Tuesday, May 26, 2009

"I Have a Dog . . . and I Vote"

Not so long ago, I heard Fresh Air host Terri Gross interview author Michael Schaffer about his new book One Nation Under Dog. The book's subtitle is Adventures in the New World of Prozac-Popping Puppies, Dog-Park Politics, and Organic Pet Food. Hmm. I was wary at first, thinking that Schaffer was simply going to crack wise about dog-centric owners and the lengths they will go to provide for their animals. But in the interview, and to a lesser degree in the introduction of the book, Schaffer speaks as a recent convert, as a clueless, middle-class (and at first childless) American guy who adopted a dog and wanted to do right by him (a desire that eventually led to medicating Murphy, a St. Bernard mix, with anti-anxiety drugs). 
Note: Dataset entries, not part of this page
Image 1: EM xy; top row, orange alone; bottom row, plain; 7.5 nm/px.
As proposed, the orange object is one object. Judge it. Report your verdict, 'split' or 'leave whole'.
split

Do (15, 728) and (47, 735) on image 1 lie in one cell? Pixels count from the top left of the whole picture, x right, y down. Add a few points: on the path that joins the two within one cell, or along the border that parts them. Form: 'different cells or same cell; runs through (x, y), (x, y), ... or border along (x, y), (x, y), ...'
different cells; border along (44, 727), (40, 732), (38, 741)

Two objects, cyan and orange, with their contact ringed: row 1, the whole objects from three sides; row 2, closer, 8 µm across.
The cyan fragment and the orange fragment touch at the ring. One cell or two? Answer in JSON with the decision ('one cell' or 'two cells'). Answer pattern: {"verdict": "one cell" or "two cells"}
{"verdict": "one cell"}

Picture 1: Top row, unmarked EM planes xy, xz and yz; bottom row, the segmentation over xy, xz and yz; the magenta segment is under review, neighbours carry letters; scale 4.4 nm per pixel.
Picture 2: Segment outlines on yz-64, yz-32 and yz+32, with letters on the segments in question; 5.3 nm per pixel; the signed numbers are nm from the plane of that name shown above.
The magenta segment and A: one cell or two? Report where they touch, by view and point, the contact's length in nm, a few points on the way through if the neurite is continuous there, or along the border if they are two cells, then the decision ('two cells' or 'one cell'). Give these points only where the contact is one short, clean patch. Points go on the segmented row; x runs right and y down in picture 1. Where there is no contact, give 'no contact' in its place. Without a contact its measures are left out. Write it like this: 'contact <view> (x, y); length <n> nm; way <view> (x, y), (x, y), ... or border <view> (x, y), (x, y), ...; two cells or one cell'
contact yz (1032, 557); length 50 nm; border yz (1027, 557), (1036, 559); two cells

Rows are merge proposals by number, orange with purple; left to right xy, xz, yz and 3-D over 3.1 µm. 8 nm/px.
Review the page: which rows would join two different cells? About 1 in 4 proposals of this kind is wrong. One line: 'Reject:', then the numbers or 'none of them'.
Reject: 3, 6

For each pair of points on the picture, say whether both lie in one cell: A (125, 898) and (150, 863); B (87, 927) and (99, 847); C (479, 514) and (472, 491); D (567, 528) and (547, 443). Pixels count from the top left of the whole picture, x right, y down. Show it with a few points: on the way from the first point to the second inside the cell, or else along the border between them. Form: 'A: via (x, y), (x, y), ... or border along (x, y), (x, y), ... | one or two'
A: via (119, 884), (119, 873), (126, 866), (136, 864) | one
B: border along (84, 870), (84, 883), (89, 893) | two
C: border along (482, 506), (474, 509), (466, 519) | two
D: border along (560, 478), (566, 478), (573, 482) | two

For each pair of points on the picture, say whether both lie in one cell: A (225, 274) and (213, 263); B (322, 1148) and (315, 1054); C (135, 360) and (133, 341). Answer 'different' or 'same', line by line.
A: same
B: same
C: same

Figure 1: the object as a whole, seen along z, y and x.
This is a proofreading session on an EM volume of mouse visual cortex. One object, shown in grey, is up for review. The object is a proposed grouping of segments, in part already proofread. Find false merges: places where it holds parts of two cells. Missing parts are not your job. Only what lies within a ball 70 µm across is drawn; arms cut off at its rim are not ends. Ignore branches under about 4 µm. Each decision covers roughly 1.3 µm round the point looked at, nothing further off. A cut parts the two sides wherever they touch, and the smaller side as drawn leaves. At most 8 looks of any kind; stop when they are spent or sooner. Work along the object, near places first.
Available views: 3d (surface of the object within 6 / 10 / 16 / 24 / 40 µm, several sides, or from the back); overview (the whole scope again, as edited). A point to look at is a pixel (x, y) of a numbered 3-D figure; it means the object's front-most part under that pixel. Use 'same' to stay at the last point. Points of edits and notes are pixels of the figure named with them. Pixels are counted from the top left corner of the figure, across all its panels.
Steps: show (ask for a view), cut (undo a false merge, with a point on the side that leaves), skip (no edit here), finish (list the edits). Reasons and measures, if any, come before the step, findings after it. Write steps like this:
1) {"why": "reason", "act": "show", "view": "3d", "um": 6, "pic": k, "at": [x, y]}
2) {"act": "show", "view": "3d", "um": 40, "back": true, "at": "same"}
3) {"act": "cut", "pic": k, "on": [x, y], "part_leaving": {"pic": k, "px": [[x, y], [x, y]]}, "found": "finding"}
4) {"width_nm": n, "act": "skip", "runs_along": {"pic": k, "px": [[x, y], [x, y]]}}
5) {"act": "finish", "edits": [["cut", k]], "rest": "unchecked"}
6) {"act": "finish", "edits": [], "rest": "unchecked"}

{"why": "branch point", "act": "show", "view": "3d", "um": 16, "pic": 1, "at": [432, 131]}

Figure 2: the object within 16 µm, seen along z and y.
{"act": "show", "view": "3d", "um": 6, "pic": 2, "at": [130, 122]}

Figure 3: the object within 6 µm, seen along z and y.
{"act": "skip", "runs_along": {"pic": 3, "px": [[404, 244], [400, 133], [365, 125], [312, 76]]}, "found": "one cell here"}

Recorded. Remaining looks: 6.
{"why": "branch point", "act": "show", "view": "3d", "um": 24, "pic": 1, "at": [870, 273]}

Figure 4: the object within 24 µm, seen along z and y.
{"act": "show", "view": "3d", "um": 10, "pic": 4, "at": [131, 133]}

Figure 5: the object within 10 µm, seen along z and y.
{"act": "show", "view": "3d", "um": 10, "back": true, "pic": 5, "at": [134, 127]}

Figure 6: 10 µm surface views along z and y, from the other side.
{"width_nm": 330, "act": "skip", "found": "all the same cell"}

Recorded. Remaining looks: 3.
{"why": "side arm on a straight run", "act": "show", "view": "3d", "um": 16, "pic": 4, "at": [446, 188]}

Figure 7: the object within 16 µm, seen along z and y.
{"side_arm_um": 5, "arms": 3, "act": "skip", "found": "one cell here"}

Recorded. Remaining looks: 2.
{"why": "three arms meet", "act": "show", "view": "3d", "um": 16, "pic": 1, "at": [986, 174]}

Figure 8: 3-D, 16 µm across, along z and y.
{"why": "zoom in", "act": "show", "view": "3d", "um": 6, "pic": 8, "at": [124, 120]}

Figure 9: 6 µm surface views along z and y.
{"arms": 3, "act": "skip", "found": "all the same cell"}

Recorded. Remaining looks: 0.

The book, which starts as a personal narrative of the writer's own quest for a dog and his initiation into the world of pet care, veers off almost immediately into the standard nonfiction formula—chapters on different relevant areas of pet care, each filled with recent statistics supported by cherry-picked anecdotes from his own  research in the form of field trips to the dog parks of San Francisco, animal hospitals and shelters, doggie spas, breeders and dog shows, and pet cemeteries. 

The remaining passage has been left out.